BACKGROUND: There is high co-occurrence of substance use disorders (SUD) and mental health disorders. We aimed to assess impact of substance use patterns and sociodemographic factors on mental health distress using the ten-item Hopkins Symptom Checklist (SCL-10) over time.

METHODS: Nested prospective cohort study of 707 participants with severe SUD across nine opioid-agonist-therapy outpatient clinics and low-threshold municipality clinics in Norway, during 2017-2020. Descriptive statistics were derived at baseline and reported by means and standard deviation (SD). A linear mixed model analysis was used to assess the impact of substance use patterns and sociodemographic factors on SCL-10 sum score with beta coefficients with 95% confidence intervals (CI).

RESULTS: Mean (SD) SCL-10 score was 2.2 (0.8) at baseline with large variations across patients.
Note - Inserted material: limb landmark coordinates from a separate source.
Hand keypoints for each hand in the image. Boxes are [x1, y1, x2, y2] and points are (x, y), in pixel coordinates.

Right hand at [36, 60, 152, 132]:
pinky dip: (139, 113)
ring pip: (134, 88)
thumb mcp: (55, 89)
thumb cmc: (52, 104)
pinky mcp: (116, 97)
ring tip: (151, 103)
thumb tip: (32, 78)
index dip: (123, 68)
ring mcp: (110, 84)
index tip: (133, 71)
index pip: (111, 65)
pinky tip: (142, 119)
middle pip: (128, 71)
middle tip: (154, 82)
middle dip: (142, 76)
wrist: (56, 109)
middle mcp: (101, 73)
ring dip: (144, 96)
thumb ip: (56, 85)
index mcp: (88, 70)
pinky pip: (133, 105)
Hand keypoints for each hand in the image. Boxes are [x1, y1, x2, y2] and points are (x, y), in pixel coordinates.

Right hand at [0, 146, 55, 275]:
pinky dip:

We observed more symptoms of mental health disorders among people with frequent use of benzodiazepines (beta 3.6, CI:2.4;4.8), cannabis (1.3, CI:0.2;2.5), opioids (2.7, CI:1.1;4.2), and less symptoms among people using frequent stimulant use (- 2.7, CI:-4.1;-1.4) compared to no or less frequent use. Females (1.8, CI:0.7;3.0) and participants with debt worries (2.2, CI:1.1;3.3) and unstable living conditions (1.7, CI:0.0;3.3) had also higher burden of mental health symptoms. There were large individual variations in SCL-10 score from baseline to follow-up, but no consistent time trends indicating change over time for the whole group. 65% of the cohort had a mean score > 1.85, the standard reference score.
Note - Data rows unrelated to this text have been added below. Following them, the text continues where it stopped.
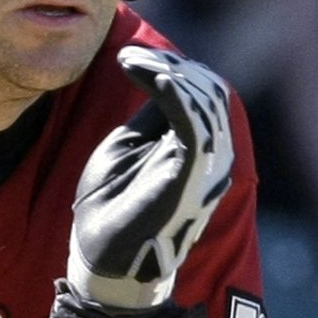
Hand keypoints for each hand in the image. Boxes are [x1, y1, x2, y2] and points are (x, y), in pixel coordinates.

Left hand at [67, 46, 234, 311]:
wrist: (103, 258)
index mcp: (199, 150)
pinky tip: (153, 78)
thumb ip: (153, 114)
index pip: (206, 94)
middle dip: (174, 65)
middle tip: (131, 60)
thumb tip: (165, 73)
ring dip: (171, 74)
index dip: (176, 67)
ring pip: (207, 103)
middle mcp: (213, 157)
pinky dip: (176, 93)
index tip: (131, 58)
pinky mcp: (191, 177)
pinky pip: (196, 125)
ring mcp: (207, 168)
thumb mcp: (128, 145)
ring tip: (134, 66)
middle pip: (212, 93)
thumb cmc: (111, 206)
CONCLUSIONS: People with SUD have a considerable burden of mental health symptoms. We found no association between substance use patterns and change in mental health symptoms over time. This could suggest that the differences observed were indicating flattening of effects or self-medication to a larger degree than medication-related decline in mental health. This call for better individualized mental health assessment and patient care.